Her grandmother gathered her quillwork and rose. "Come now, it is time to make the meal, and if you are to be a wife, you must learn to cook."
A wife? The best she could hope for was that Running Wolf regained his freedom. She would never be a wife.
Raven gathered her arrowheads and hurried after her grandmother.
"Do you think I should go with him? Perhaps find another tribe of the Sioux?"
"No, daughter. A man comes to his wife's tribe, not the other way around."
"But, Grandmother, you heard Father. He will never be a Crow."
"I did hear your father. But in his words I heard room to wiggle, like a weasel through a very tight spot. Did you know my husband called me Little Weasel? It was his pet name because I was so good at getting through tight places."
Raven grasped Truthful Woman's arm. "Please tell me. What do I do? I will do anything you say."
"First we see what the council decides. You have never seen a male captive in our midst. But I have seen many. Sioux, Blackfoot, even a Cree boy. But that was past. Perhaps you would like to help me feed your young man."
"Should we not speak to Father?"
"We should feed him, but do you think your father is unclear as to your wishes?"
"No."
"Then, you do not need to talk."
Raven helped her grandmother prepare a stew and a flatbread from the remains of the flour that Truthful Woman had ground at breakfast. Bright Arrow and Six Elks ate first and did not linger. Raven choked down a small portion of stew because her grandmother refused to go to Running Wolf unless she did so. She carried the kettle across the camp. Her grandmother spoke to everyone they pa.s.sed. Raven was in a hurry and she found the delays tiring.
"It will be dinner before we get there," she whispered.
Truthful Woman cast her an indulgent look. "These women are speaking to their men about your young man. They will be more inclined to help you if you are not rude to them."
Raven, properly chastened, took her time to speak to each person they met from there on, accepting welcomes and catching up on the news she had missed.
She was careful to include one example of how well the Sioux had treated her. They let her hunt. They gave her food. Her warrior's mother taught her how to pack a household, which she had never done here. And helped her learn to prepare buffalo for drying. She told them that she had prepared several hides on her own. So now she felt better ready to be a wife.
"His mother treated her like her own daughter," said Truthful Woman.

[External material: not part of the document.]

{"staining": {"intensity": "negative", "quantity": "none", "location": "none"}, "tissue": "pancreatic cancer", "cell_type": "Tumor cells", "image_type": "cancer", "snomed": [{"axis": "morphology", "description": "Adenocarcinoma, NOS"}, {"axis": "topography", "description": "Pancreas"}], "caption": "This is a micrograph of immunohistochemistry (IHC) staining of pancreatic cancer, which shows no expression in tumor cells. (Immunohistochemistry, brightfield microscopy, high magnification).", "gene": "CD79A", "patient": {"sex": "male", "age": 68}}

Her grandmother told of how this brave man had rescued all the captives, not just the woman he loved, and brought them home. "And he saved my granddaughter from the one who stole my beads. He killed four blue coats who tried to molest our women. And even when captured, he rescued my little warrior from herself." She touched the wound on her granddaughter's neck. "I remember being so in love. This Sioux brave is a good match for my granddaughter. They have the same heart, brave and free. It is not just any man who would understand a woman who would own her own horses and hunt buffalo."
They finally reached the far edge of the camp.